Höllinger: Wurde von Löger gefragt
Höllinger gab in ihrer Befragung durch Richter Michael Radasztics an, keine freundschaftliche Beziehung zu Kurz und zu dessen mitangeklagten einstigen Kabinettschef Bernhard Bonelli zu pflegen. Öbag-Chef Thomas Schmid, der den Ex-Kanzler in diesem Prozess stark belastet, sei ihr bei einer Veranstaltung der damaligen ÖVP-Beraterin Gaby Spiegelfeld vorgestellt worden.
Gefragt worden, ob sie Mitglied des Öbag-Aufsichtsrats werden will, sei sie vom damaligen Finanzminister Hartwig Löger (ÖVP) persönlich, berichtete Höllinger. Dieser habe sie sogar als Vorsitzende haben wollen, was für sie aufgrund ihrer regen beruflichen Tätigkeit – Höllinger ist Bankerin und in mehreren Aufsichtsräten vertreten – aber nicht infrage gekommen sei. Die anderen Aufsichtsratsmitglieder der Öbag habe sie vorher nicht gekannt.
Angesprochen wurde Höllinger auch auf einen Chat zwischen Bonelli und Schmid, wonach sie in einem „NÖ-Netzwerk“ sei. Die Zeugin erklärte sich den Kommentar mit ihrer einstigen Tätigkeit bei Raiffeisen oder möglicherweise ihrer Aufsichtsratstätigkeit in einer niederösterreichischen Beteiligungsgesellschaft. An Kurz schrieb Schmid außerdem, dass Höllinger „steuerbar“ sei und für Niederösterreich auch „delikate Sachen“ erledigt habe. Die Formulierung sei entbehrlich, so die Zeugin. Schmid habe das später bedauert.

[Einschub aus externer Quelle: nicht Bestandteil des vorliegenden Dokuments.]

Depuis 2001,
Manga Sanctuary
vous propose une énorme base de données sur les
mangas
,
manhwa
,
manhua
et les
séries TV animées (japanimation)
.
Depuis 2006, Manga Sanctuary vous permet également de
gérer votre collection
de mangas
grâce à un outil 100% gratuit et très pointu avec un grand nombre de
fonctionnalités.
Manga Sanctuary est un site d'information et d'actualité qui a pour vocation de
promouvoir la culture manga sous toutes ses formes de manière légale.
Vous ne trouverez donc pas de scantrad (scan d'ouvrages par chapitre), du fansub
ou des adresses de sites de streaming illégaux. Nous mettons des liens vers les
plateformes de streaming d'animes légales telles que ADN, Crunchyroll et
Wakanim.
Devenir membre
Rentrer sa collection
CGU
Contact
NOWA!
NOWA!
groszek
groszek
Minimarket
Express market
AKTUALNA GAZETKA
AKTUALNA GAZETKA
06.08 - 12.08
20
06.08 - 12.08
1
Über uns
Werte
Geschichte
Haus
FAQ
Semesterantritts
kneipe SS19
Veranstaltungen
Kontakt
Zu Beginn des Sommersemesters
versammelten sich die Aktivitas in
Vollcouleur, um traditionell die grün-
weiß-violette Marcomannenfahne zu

Kannten einander Kurz und Kern?
Auch Kern schilderte, wie er von Löger offiziell gefragt worden sei, ob er Öbag-Aufsichtsrat und auch dessen Vorsitzender werden wolle. Zuvor habe ihn aber Bonelli in dieser Angelegenheit angerufen und den Kontakt zum damaligen Finanzminister hergestellt. Kurz habe er zuvor bei einem „Österreich-Gespräch“ im Krankenhaus der Barmherzigen Brüder, wo Kern tätig war, erstmals persönlich kennengelernt. Das sei zwar heikel gewesen, immerhin habe man dort aber auch schon andere Parteien zu Besuch gehabt.
Dementsprechend „bedauerlich“ findet es Kern nun laut eigener Aussage, dass Kurz gemeint hatte, Kern vor den Koalitionsverhandlungen nicht gekannt zu haben. Bezüglich der Öbag habe man aber keinen Kontakt gehabt, meinte der ehemalige Aufsichtsratsvorsitzende. Er habe seine Rolle als Aufsichtsratsvorsitzender unabhängig anlegen wollen, schilderte Kern, der auch schon einen Posten als Finanzminister „aus persönlichen Gründen“ abgelehnt hatte.

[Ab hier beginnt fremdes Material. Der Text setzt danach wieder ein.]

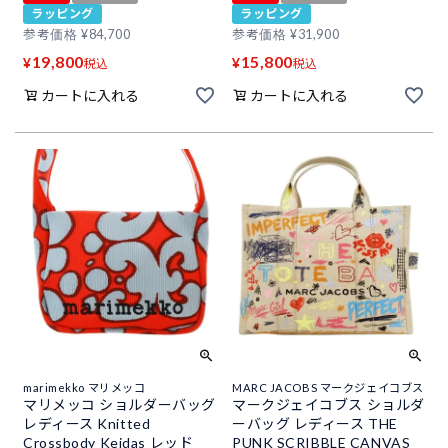
ラッピング
ラッピング
参考価格
¥
84,700
参考価格
¥
31,900
19,800
15,800
¥
¥
税込
税込
カートに入れる
カートに入れる
marimekko マリメッコ
MARC JACOBS マークジェイコブス
マリメッコ ショルダーバッグ
マークジェイコブス ショルダ
レディース Knitted
ーバッグ レディース THE
Crossbody Keidas レッド
PUNK SCRIBBLE CANVAS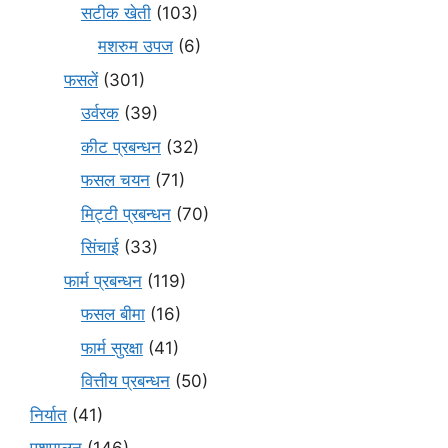
सटीक खेती
(103)
मशरुम उपज
(6)
फसलें
(301)
उर्वरक
(39)
कीट प्रबन्धन
(32)
फसल चयन
(71)
मि‌ट्टी प्रबन्धन
(70)
सिंचाई
(33)
फार्म प्रबन्धन
(119)
फसल बीमा
(16)
फार्म सुरक्षा
(41)
वित्तीय प्रबन्धन
(50)
निर्यात
(41)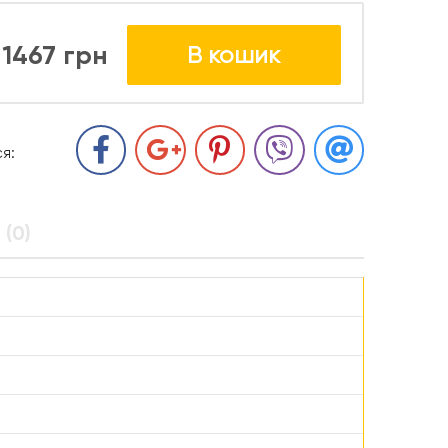
1467 грн
В кошик
я:
 (0)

Die WKStA fragte Kern auch nach der Ausschreibung für den Öbag-Vorsitz. Kurz hatte in der Verhandlung gemeint, Schmid habe diese in eigener Sache maßgeschneidert. Er habe in der zuständigen Aufsichtsratssitzung nicht hinterfragt, wie die Dinge zustande gekommen seien, meinte der Zeuge dazu. Die Qualität der Ausschreibung selbst sei aber gut gewesen – „was vorher passiert ist, kann ich nicht kommentieren“, so Kern.
Ex-Kurz-Mitarbeiter Brünner wusste nichts über Schmids Ambitionen
Letzter Zeuge am Dienstag war Bernd Brünner, ehemaliger Generalsekretär im Bundeskanzleramt. Seine Aufgabe bei den Regierungsverhandlungen zwischen ÖVP und FPÖ im Jahr 2017 sei es gewesen, in der Steuerungsgruppe wie ein „Notar“ aufzutreten und die Ergebnisse – also auch den türkis-blauen Sideletter – zu Papier zu bringen. Dass Schmid Öbag-Chef werden wollte, habe er nicht gewusst. Auch Kurz habe mit ihm nicht darüber gesprochen.
Am Mittwoch ist dann noch Günther Helm, einstiger Chef des Diskonters Hofer und später im Aufsichtsrat der Öbag, an der Reihe. Am Nachmittag sollen jene zwei russischen Geschäftsleute via Zoom-Call aus der österreichischen Botschaft in Moskau befragt werden, die mit Schmid angeblich ein Bewerbungsgespräch hatten. Letzter Verhandlungstag ist dann voraussichtlicher der 23. Februar, an dem es auch ein Urteil geben könnte.